Bien que le streaming audio permette une démocratisation de la musique, son libre accès entraîne des déviances et ceci également de la part des utilisateurs. Les formes de téléchargement illégal sont indénombrables, et certains se servent même de ces hébergeurs. C’est ce qu’on appelle le “stream ripping”, un moyen de pouvoir directement pirater la musique disponible depuis des sites de streaming gratuit comme Youtube, Soundcloud ou encore Dailymotion.
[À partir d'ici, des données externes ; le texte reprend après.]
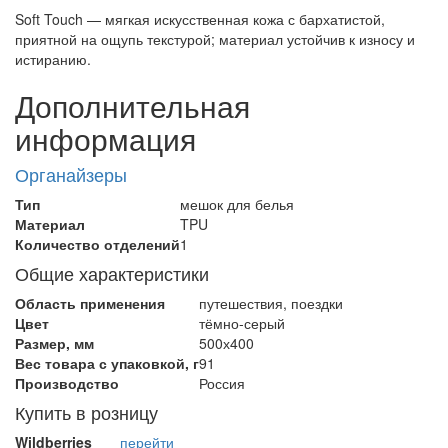
Soft Touch — мягкая искусственная кожа с бархатистой,
приятной на ощупь текстурой; материал устойчив к износу и
истиранию.
Дополнительная
информация
Органайзеры
Тип
мешок для белья
Материал
TPU
Количество отделений
1
Общие характеристики
Область применения
путешествия, поездки
Цвет
тёмно-серый
Размер, мм
500х400
Вес товара с упаковкой, г
91
Производство
Россия
Купить в розницу
Wildberries
перейти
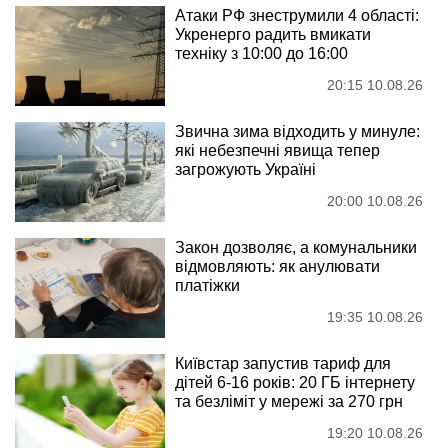
Атаки РФ знеструмили 4 області:
Укренерго радить вмикати
техніку з 10:00 до 16:00
20:15 10.08.26
Звична зима відходить у минуле:
які небезпечні явища тепер
загрожують Україні
20:00 10.08.26
Закон дозволяє, а комунальники
відмовляють: як анулювати
платіжки
19:35 10.08.26
Київстар запустив тариф для
дітей 6-16 років: 20 ГБ інтернету
та безліміт у мережі за 270 грн
19:20 10.08.26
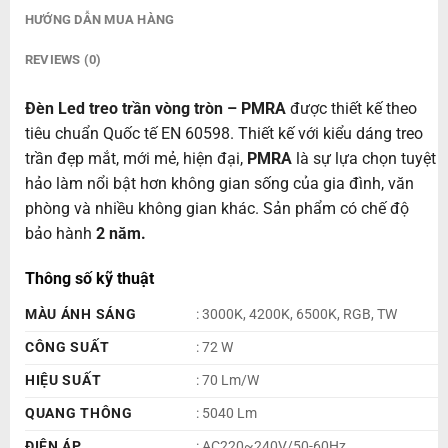
HƯỚNG DẪN MUA HÀNG
REVIEWS (0)
Đèn Led treo trần vòng tròn – PMRA
được thiết kế theo
tiêu chuẩn Quốc tế EN 60598. Thiết kế với kiểu dáng treo
trần đẹp mắt, mới mẻ, hiện đại,
PMRA
là sự lựa chọn tuyệt
hảo làm nổi bật hơn không gian sống của gia đình, văn
phòng và nhiều không gian khác. Sản phẩm có chế độ
bảo hành
2 năm.
Thông số kỹ thuật
MÀU ÁNH SÁNG
: 3000K, 4200K, 6500K, RGB, TW
CÔNG SUẤT
: 72 W
HIỆU SUẤT
: 70 Lm/W
QUANG THÔNG
: 5040 Lm
ĐIỆN ÁP
: AC220~240V/50-60Hz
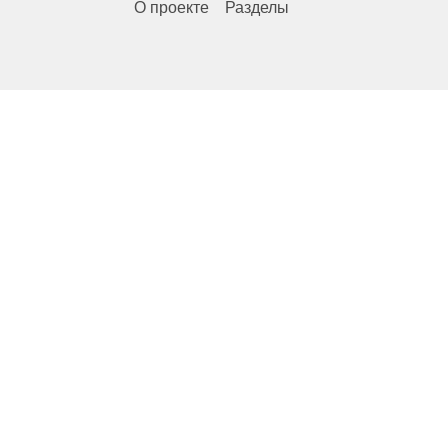
О проекте
Разделы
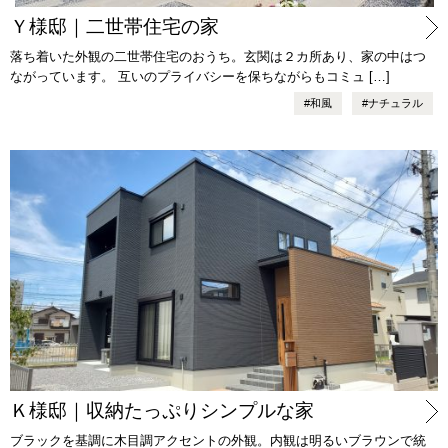
Ｙ様邸｜二世帯住宅の家
落ち着いた外観の二世帯住宅のおうち。玄関は２カ所あり、家の中はつ
ながっています。 互いのプライバシーを保ちながらもコミュ […]
#
和風
#
ナチュラル
Ｋ様邸｜収納たっぷりシンプルな家
ブラックを基調に木目調アクセントの外観。内観は明るいブラウンで統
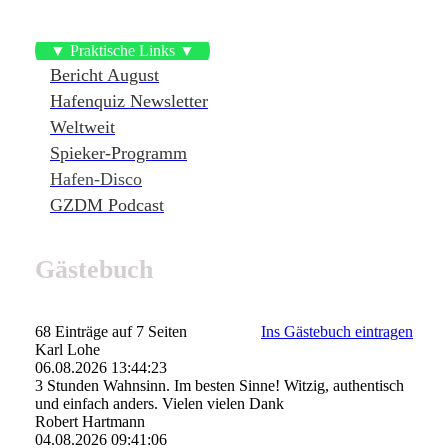
▼ Praktische Links ▼
Bericht August
Hafenquiz Newsletter
Weltweit
Spieker-Programm
Hafen-Disco
GZDM Podcast
Gästebuch
68 Einträge auf 7 Seiten
Ins Gästebuch eintragen
Karl Lohe
06.08.2026
13:44:23
3 Stunden Wahnsinn. Im besten Sinne! Witzig, authentisch
und einfach anders. Vielen vielen Dank
Robert Hartmann
04.08.2026
09:41:06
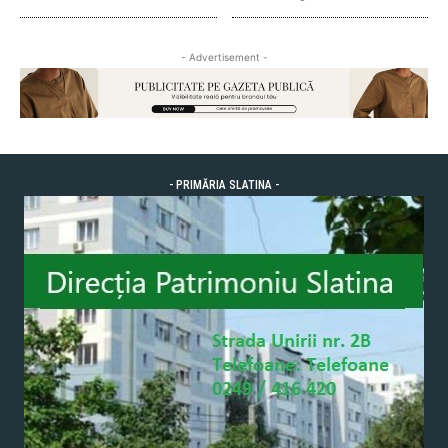
- Advertisement -
- PRIMĂRIA SLATINA -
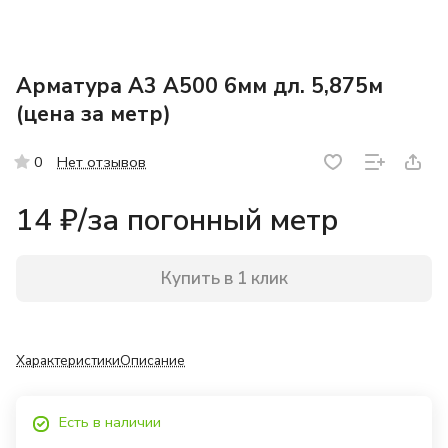
Арматура А3 А500 6мм дл. 5,875м
(цена за метр)
Нет отзывов
0
14 ₽/
за погонный метр
Купить в 1 клик
Характеристики
Описание
Есть в наличии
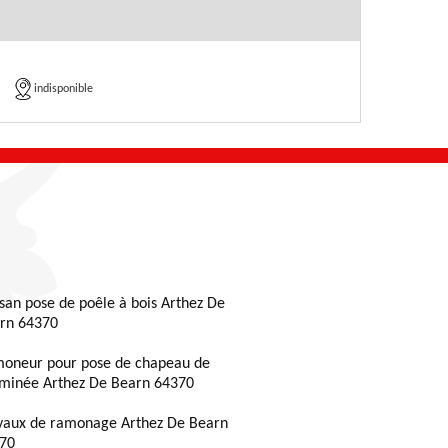
indisponible
isan pose de poêle à bois Arthez De
rn 64370
oneur pour pose de chapeau de
minée Arthez De Bearn 64370
vaux de ramonage Arthez De Bearn
70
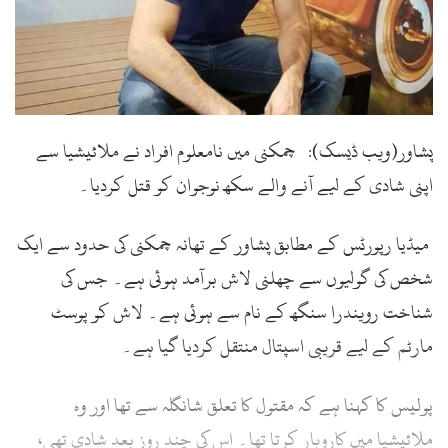
l
پشاور(ویب ڈیسک): چمکنی میں نامعلوم افراد نے ملائیشیا سے
اپنی شادی کے لیے آنے والے سکھ نوجوان کو قتل کردیا۔
میڈیا رپورٹس کے مطابق پشاور کے تھانہ چمکنی کی حدود سے ایک
شخص کی گولیوں سے چھلنی لاش برآمد ہوئی ہے۔ جس کی
شناخت رویندرا سنگھ کے نام سے ہوئی ہے۔ لاش کو پوسٹ
مارٹم کے لیے قریبی اسپتال منتقل کردیا گیا ہے۔
پولیس کا کہنا ہے کہ مقتول کا تعلق شانگلہ سے تھا اور وہ
ملائیشیا میں کاروبار کرتا تھا۔ اس کی چند روز بعد شادی تھی،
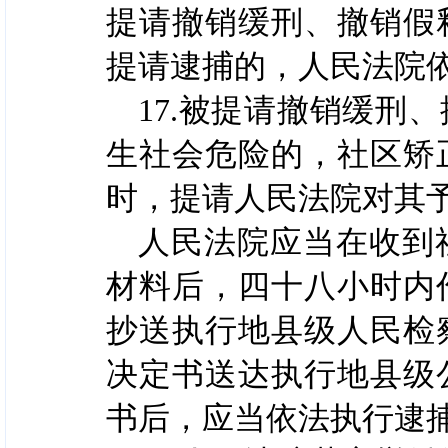
提请撤销缓刑、撤销假
提请逮捕的，人民法院
17.被提请撤销缓刑
生社会危险的，社区矫
时，提请人民法院对其
人民法院应当在收到
材料后，四十八小时内
抄送执行地县级人民检
决定书送达执行地县级
书后，应当依法执行逮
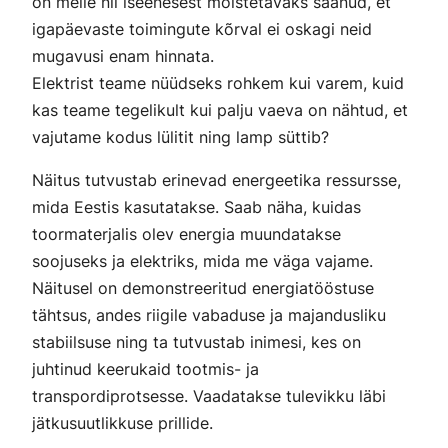
on meile nii iseenesest mõistetavaks saanud, et
igapäevaste toimingute kõrval ei oskagi neid
mugavusi enam hinnata.
Elektrist teame nüüdseks rohkem kui varem, kuid
kas teame tegelikult kui palju vaeva on nähtud, et
vajutame kodus lülitit ning lamp süttib?
Näitus tutvustab erinevad energeetika ressursse,
mida Eestis kasutatakse. Saab näha, kuidas
toormaterjalis olev energia muundatakse
soojuseks ja elektriks, mida me väga vajame.
Näitusel on demonstreeritud energiatööstuse
tähtsus, andes riigile vabaduse ja majandusliku
stabiilsuse ning ta tutvustab inimesi, kes on
juhtinud keerukaid tootmis- ja
transpordiprotsesse. Vaadatakse tulevikku läbi
jätkusuutlikkuse prillide.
Selon un rapport de la Fédération internationale de l’industrie phonographique mené par IPSOS, 3 internautes sur 10 utiliseraient des sites comme Youtube-MP3, Vubey ou Savefrom.
Cependant, comme on a pu le voir dans le cadre de l’affaire MegaUpload ou plus récemment Zone Téléchargement, il est très difficile d’atteindre les sites et logiciels de piratage, Youtube a d’ailleurs lancé une mise en demeure auprès de Youtube-MP3 il y a de ça 4 ans mais le site est toujours online.
Législation et streaming audio, un chemin encore long
Le 25 Mai 2016 la Commission Européenne a partagé sa “Communication sur les plateformes en ligne et le marché unique numérique”, fait état d’un besoin de restructuration des lois et d’une proposition législative à venir.
Plus récemment, le 6 décembre dernier les députés ont voté la mise en place de la “taxe YouTube”. Celle-ci devrait permettre de taxer les sites de streaming audio et vidéo gratuits sur internet à hauteur de 2%.
On estime alors que cela devrait rapporter environ 1 million d’euros à l’Etat, qui les redistribuera vers des créateurs indépendants. Cependant, on note une remise en question de cette loi notamment de la part des sites visés ou de certains individus qui dénoncerait une surabondance fiscale ainsi qu’une taxe discriminatoire, en cause la collaboration déjà établie de certain sites d’hébergement vers la création de contenu.